Saved entries
■ ■ ■ ■ ■

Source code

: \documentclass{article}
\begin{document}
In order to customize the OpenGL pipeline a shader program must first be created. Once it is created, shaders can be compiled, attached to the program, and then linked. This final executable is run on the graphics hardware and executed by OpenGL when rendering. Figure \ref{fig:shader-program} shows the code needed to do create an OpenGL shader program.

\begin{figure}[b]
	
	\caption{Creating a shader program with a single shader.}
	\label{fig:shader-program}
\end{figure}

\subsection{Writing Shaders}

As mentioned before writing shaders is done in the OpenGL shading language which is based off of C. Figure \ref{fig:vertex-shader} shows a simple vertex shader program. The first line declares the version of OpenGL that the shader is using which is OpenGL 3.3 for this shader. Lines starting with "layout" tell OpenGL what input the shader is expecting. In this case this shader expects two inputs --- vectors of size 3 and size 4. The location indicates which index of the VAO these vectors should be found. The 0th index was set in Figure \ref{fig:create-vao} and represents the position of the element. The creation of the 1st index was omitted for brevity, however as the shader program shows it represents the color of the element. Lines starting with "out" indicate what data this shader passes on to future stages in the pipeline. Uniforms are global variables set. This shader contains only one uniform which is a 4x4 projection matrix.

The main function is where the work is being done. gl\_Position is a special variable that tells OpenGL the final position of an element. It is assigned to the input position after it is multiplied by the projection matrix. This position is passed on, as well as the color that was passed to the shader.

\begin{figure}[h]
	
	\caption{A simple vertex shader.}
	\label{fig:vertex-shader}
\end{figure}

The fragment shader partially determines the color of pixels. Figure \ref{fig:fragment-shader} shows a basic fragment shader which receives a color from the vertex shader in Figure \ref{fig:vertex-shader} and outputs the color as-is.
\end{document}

■ ■ ■ ■ ■

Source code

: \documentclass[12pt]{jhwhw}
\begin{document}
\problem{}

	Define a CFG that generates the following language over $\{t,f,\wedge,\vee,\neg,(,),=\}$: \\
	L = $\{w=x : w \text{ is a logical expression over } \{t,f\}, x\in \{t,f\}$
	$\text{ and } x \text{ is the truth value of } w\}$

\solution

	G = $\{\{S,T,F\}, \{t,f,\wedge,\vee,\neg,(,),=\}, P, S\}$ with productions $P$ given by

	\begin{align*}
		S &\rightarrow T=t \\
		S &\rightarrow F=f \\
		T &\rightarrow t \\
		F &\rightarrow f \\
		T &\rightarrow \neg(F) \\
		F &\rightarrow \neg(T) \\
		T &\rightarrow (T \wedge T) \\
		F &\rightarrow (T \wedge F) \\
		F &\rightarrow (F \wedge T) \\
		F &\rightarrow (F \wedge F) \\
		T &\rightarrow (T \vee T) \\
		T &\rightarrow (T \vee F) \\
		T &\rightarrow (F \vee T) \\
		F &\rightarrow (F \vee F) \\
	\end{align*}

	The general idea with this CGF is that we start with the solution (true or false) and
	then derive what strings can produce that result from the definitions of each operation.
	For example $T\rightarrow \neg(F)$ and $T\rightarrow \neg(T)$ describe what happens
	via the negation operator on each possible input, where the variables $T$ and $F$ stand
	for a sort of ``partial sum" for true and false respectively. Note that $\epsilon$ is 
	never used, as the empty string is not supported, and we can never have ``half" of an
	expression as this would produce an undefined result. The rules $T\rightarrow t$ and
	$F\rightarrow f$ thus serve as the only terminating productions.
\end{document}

■ ■ ■ ■ ■

* [PROBLEM TO WORK ON]: Exactly one number is the answer: how many lines of the entries contain the string "only".

* [RESPONSE]: 2